Parts of the exercise:
A) According to the blog posts about the mural inauguration, how many canvases from 2010 are being shown in the gallery?
B) Resume the blog posts about the mural inauguration from the point where they stop.

Given passage:
* * * * *

Half-page in La Nación today.

Page 28A:

A slightly easier to read posting from the newspaper's website:

Other postings generated by the mural inauguration include:

Rodolfo Carrillo from "TicoClub" kindly posted this (look at both the link for Murals at EMAI and "Ron Mills"

Also see Linfield College's link from the homepage at:

Alex Trejos Azofeifa from "TicoIndex" showed up and took and posted the video link below within hours, if not minutes, of the event!

Friday, November 12, 2010

Inauguration Day, at last

This morning I am finishing a few touch-ups here and there.  I will also be working on the second panel to hopefully make it more presentable for the reception tonight.  The light is wonderful today, I just need to wait for moments with minimum reflection to take the documentary photos.

.Chico and Michael are pouring a narrow strip of concrete at the foot of the mural to protect it.  Here are a few shots of the finished mural and a couple of shots sent to the local press.  Much hoopla in the works for the even tonight

Thursday, November 11, 2010

Finished! One down, three to go! (another year, please...)

 Another twelve-hour day and I am finished with the tallest panel.  I varnished the lower half with a special sealer.  Other than a few touches to improve a portrait of my sponsor and dear friend Jorge, it is finished just in time for the inauguration tomorrow evening.  I will post documentary shots tomorrow when the light is good, but I do have these shots taken today by Jorge.

In the third photo you can see the gallery where I am showing 13 canvases from 2010, mostly done in Oaxaca in the spring.  The inauguration tomorrow evening is for both the new mural panel and the exhibition.

* * * * *

(Recorded data)
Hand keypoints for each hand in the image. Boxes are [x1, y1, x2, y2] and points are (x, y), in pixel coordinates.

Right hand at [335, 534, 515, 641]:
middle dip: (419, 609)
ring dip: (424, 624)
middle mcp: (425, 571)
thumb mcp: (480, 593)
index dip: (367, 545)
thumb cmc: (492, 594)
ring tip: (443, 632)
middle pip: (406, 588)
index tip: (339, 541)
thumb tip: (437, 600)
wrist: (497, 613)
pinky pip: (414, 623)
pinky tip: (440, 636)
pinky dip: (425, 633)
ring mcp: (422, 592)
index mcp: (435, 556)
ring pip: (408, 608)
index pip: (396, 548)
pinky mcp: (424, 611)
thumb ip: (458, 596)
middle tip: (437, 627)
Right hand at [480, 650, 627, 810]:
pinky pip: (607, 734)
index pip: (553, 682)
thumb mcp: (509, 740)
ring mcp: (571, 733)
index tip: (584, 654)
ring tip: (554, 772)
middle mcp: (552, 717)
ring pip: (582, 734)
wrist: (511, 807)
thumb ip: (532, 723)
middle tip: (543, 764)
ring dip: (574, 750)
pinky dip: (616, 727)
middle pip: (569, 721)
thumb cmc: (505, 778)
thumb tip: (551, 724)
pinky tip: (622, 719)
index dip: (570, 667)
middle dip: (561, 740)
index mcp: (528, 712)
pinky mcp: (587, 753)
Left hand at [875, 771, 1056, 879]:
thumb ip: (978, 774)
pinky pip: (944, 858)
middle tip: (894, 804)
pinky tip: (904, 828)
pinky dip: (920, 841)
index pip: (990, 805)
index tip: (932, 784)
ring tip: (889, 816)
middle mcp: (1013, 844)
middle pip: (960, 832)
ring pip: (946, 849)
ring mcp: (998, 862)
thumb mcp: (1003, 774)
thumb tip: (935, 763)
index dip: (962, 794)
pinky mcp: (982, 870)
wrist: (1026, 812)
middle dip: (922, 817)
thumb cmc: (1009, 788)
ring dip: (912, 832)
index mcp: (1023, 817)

* * * * *

Set of answers:
A) 13 canvases, mostly done in Oaxaca in the spring.

B)
Wednesday, November 10, 2010

Almost finished.

Good progress today; bottom section is about finished.  I may insert a subtle portrait of my dear friend Jorge as one of the people on whose shoulders rest the students who are receiving generational enrichment and education.  Will retouch and enrich that area tomorrow and post photos.   Should be able to finish and varnish the bottom half of the mural, then give the second panel a bit of work before the inauguration of the first on Friday.  Another 12 hour day today.  Funny how inspiration comes in waves of energy.  I was struggling with little stuff, afraid to move into the bottom field until mid afternoon, then launched into it and did good work, partly under electric lights, until it was about as good as it is going to get.

Tuesday, November 9, 2010

The lower register taking shape

Am nearing the bottom of the mural.  I should be finished with this biggest and tallest panel within a couple of days—which is good since it is scheduled to be inaugurated on Friday!  Two 12-hour days in a row...averaging about 8 per day for more than three weeks.  Am tired but satisfied that it is as inspired and interesting as I can make it.  The bottom part is about a chain of influence, social on the left, spiritual on the right.  Images of the family seem to have emerged more than I expected, but it is fine in the context of a school dedicated to the transmission of artistic knowledge and the maturity/individuation of the individual through such learning.

Saturday, November 6, 2010

Starting second panel

Even though the first and tallest panel is not complete at ground level, I am starting the second panel dedicated to music, interpreted as a field of organic and lyrical abstraction.  During the next week I will be going back and forth between the two panels to integrate them and to hopefully segue the color passages from one to the other from ground-level perspective.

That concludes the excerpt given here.